Le président ukrainien Volodymyr Zelensky a déclaré vouloir se rapprocher de l'Afrique et de l'Amérique latine afin de contrer l'influence russe.
Le choix porté par le président ukrainien Volodymyr Zelensky sur l'Afrique et l'Amérique latine n'est pas anodin. En effet, l'influence de Moscou sur ces deux continents s'est accentuée depuis quelques années.
Selon Patrick Mboyo, chercheur en droit public et en sciences politiques à l'Université Paris-Saclay en France, "cela montre que le soutien militaire, économique, financier que ce pays reçoit des pays occidentaux - et la plupart constitués de grandes économies - ne suffit pas, ou ne suffit plus, pour aller au bout de son ambition de tenir tête à la Russie". "C'est une annonce très attendue. D'ailleurs, elle a mis beaucoup de temps à venir, un an après le début de ce conflit. Volodymyr Zelensky avait rappelé que l'aide international ne se résume pas seulement aux pays de l'Union européenne", rappelle le directeur de l'Institut prospective et sécurité en Europe (IPSE), Emmanuel Dupuy,
Soutiens diplomatiques
L'annonce de cette offensive marque en effet le désir d'obtenir des soutiens diplomatiques, notamment au travers des votes à l'Assemblée générale des Nations unies. C'est ce que souligne le général Dominique Trinquand, expert militaire et ancien chef de la mission militaire française auprès de l'Onu.

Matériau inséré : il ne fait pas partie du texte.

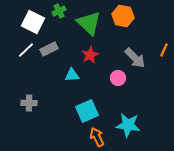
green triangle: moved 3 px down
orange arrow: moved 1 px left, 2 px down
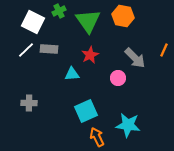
green triangle: moved 1 px left, 2 px up; rotated 12 degrees clockwise
gray rectangle: rotated 30 degrees clockwise
cyan triangle: moved 1 px up
cyan square: moved 1 px left
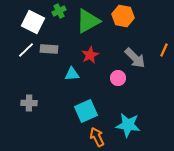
green triangle: rotated 36 degrees clockwise
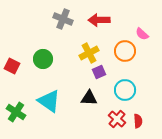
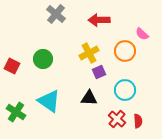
gray cross: moved 7 px left, 5 px up; rotated 18 degrees clockwise
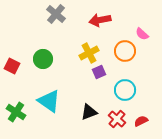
red arrow: moved 1 px right; rotated 10 degrees counterclockwise
black triangle: moved 14 px down; rotated 24 degrees counterclockwise
red semicircle: moved 3 px right; rotated 112 degrees counterclockwise
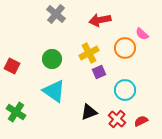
orange circle: moved 3 px up
green circle: moved 9 px right
cyan triangle: moved 5 px right, 10 px up
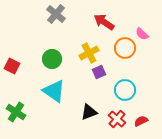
red arrow: moved 4 px right, 2 px down; rotated 45 degrees clockwise
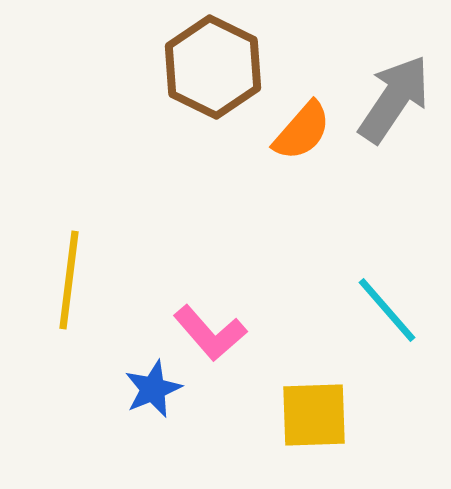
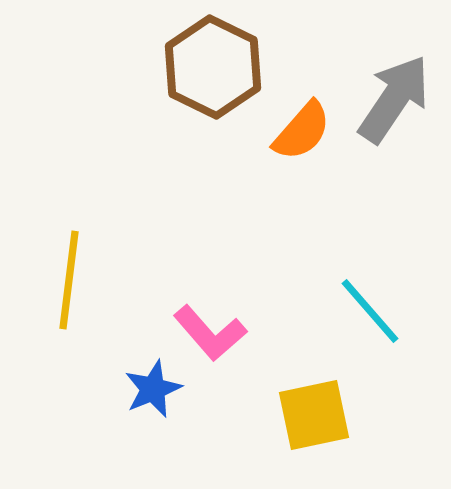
cyan line: moved 17 px left, 1 px down
yellow square: rotated 10 degrees counterclockwise
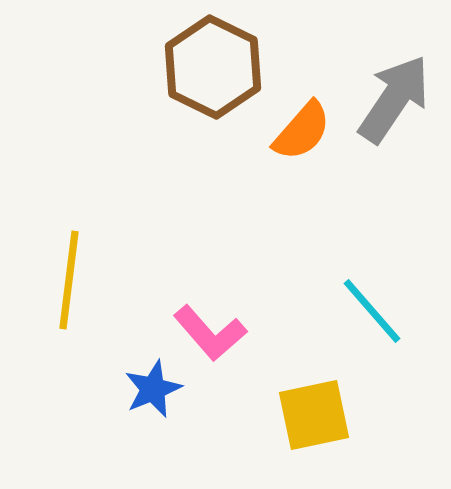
cyan line: moved 2 px right
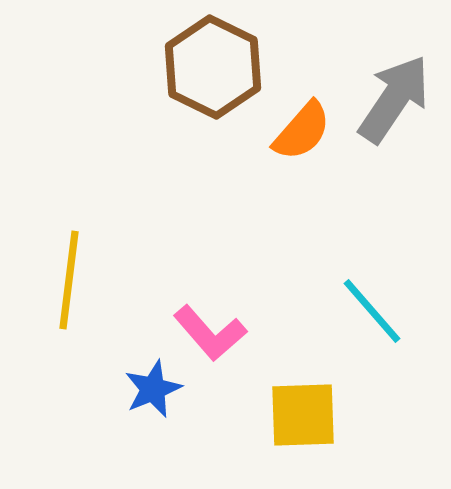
yellow square: moved 11 px left; rotated 10 degrees clockwise
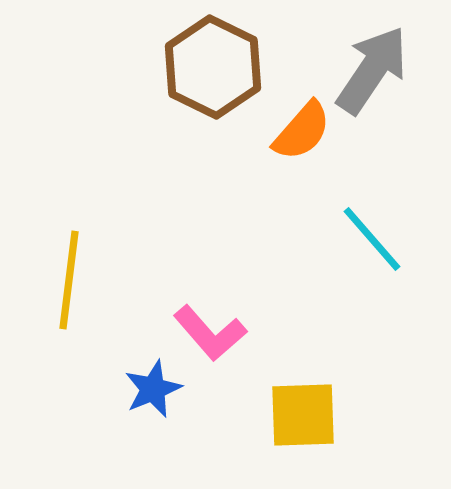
gray arrow: moved 22 px left, 29 px up
cyan line: moved 72 px up
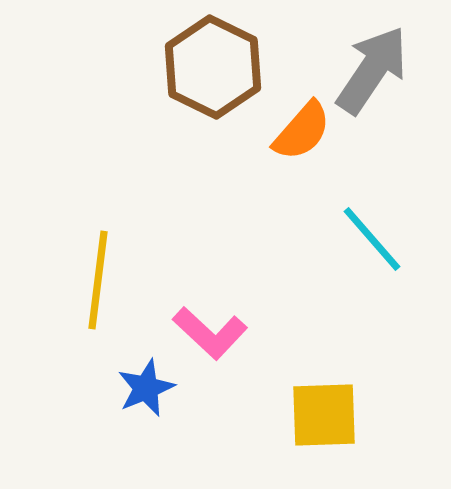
yellow line: moved 29 px right
pink L-shape: rotated 6 degrees counterclockwise
blue star: moved 7 px left, 1 px up
yellow square: moved 21 px right
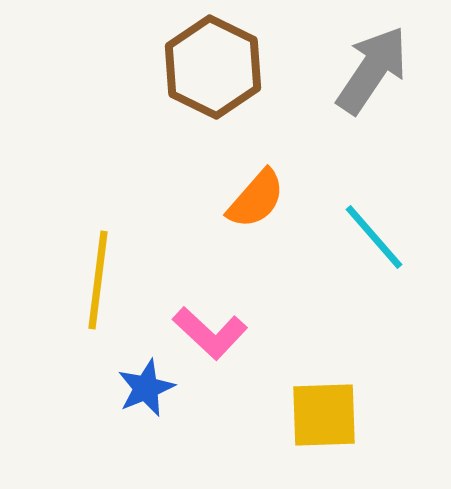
orange semicircle: moved 46 px left, 68 px down
cyan line: moved 2 px right, 2 px up
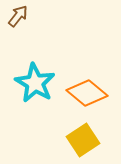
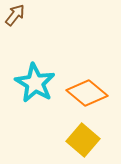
brown arrow: moved 3 px left, 1 px up
yellow square: rotated 16 degrees counterclockwise
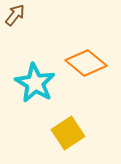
orange diamond: moved 1 px left, 30 px up
yellow square: moved 15 px left, 7 px up; rotated 16 degrees clockwise
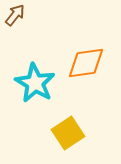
orange diamond: rotated 48 degrees counterclockwise
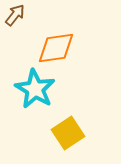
orange diamond: moved 30 px left, 15 px up
cyan star: moved 6 px down
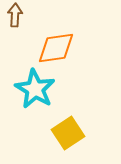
brown arrow: rotated 35 degrees counterclockwise
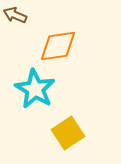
brown arrow: rotated 70 degrees counterclockwise
orange diamond: moved 2 px right, 2 px up
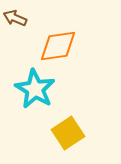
brown arrow: moved 3 px down
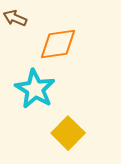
orange diamond: moved 2 px up
yellow square: rotated 12 degrees counterclockwise
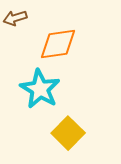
brown arrow: rotated 40 degrees counterclockwise
cyan star: moved 5 px right
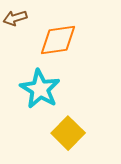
orange diamond: moved 4 px up
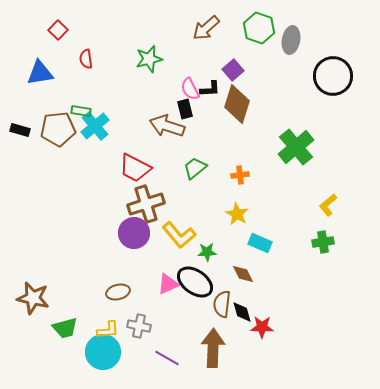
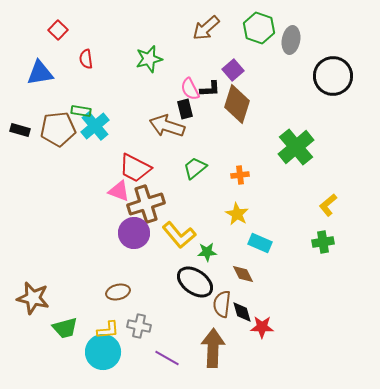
pink triangle at (168, 284): moved 49 px left, 93 px up; rotated 45 degrees clockwise
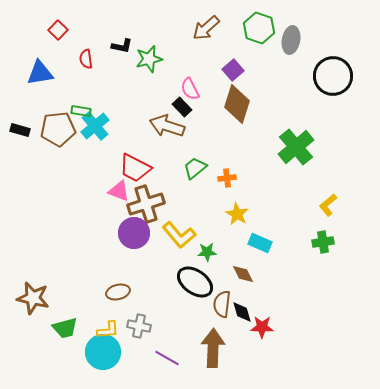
black L-shape at (210, 89): moved 88 px left, 43 px up; rotated 15 degrees clockwise
black rectangle at (185, 109): moved 3 px left, 2 px up; rotated 30 degrees counterclockwise
orange cross at (240, 175): moved 13 px left, 3 px down
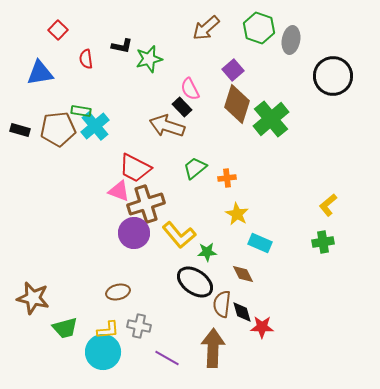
green cross at (296, 147): moved 25 px left, 28 px up
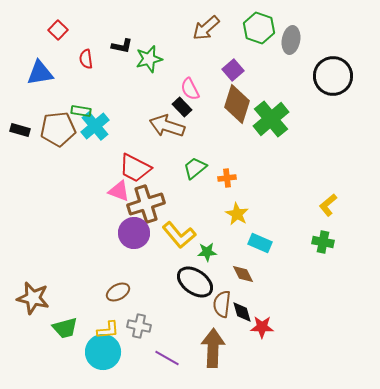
green cross at (323, 242): rotated 20 degrees clockwise
brown ellipse at (118, 292): rotated 15 degrees counterclockwise
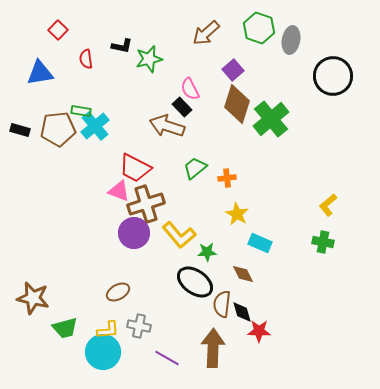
brown arrow at (206, 28): moved 5 px down
red star at (262, 327): moved 3 px left, 4 px down
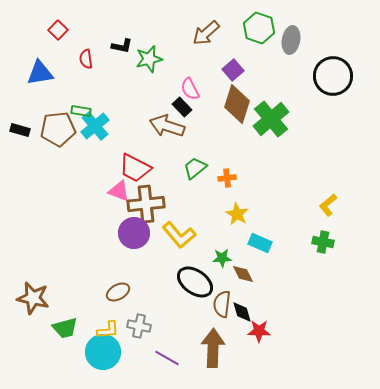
brown cross at (146, 204): rotated 12 degrees clockwise
green star at (207, 252): moved 15 px right, 6 px down
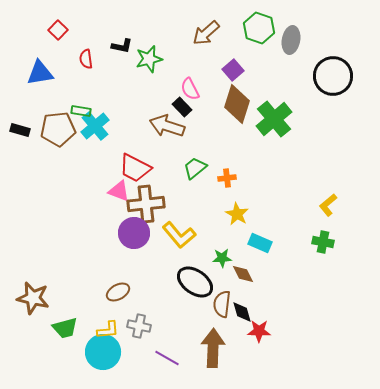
green cross at (271, 119): moved 3 px right
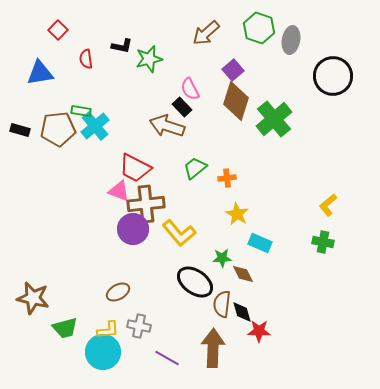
brown diamond at (237, 104): moved 1 px left, 3 px up
purple circle at (134, 233): moved 1 px left, 4 px up
yellow L-shape at (179, 235): moved 2 px up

"Il est important que l'Ukraine puisse faire entendre sa voix auprès d'un certain nombre de pays africains, en particulier pour relayer le message que la guerre russe en Ukraine est une guerre coloniale. Et donc, qu'elle ne peut pas être soutenue par d'anciennes colonies qui ont lutté pour leur indépendance", affirme-t-il.
Un enjeu pour l'Ukraine
Le continent africain constitue un enjeu important pour l'Ukraine mais sa présence reste encore très limitée, rappelle Volodymyr Poselsky, président de l'ONG Ukraine en Europe, enseignant à l'Institut national des langues et civilisations orientales (Inalco).
"L'Ukraine a des capacités limitées pour l'instant. Par exemple, ce pays n'a que dix ambassades sur tout le continent africain. Depuis le début de l'agression russe (le 24 février 2022), Zelensky a parlé quand même à plus d'une vingtaine de dirigeants des pays africains. Et le ministre des Affaires étrangères s'est rendu en Afrique pour la première fois depuis des décennies. Par ailleurs, le continent africain est désormais plus important sur le plan commercial que la Russie."
Le Maroc est ainsi le plus grand importateur de blé ukrainien. Les exportations de blé représentent environ 50% des échanges commerciaux que l'Ukraine réalise avec l'Afrique. Cette part est de 90% pour la Russie.
Selon l'Organisation des Nations unies pour l'alimentation et l'agriculture (FAO), l'Egypte, grand importateur de blé, achète 20% de son blé en Ukraine mais les deux tiers toujours à la Russie.
Selon Henri-Louis Védie, docteur en sciences économiques de l'université Paris-Dauphine et chercheur principal au Policy Center for the New South, à Rabat, cité par nos confrères de Jeune Afrique, "Au total, 16 pays africains dépendent à plus de 56 % pour leur approvisionnement en blé de l'Ukraine et/ou de la Russie, auxquels viennent s'ajouter 26 pays ayant une dépendance inférieure. L'Afrique est sans doute le plus concerné des continents par sa dépendance au blé russe et ukrainien."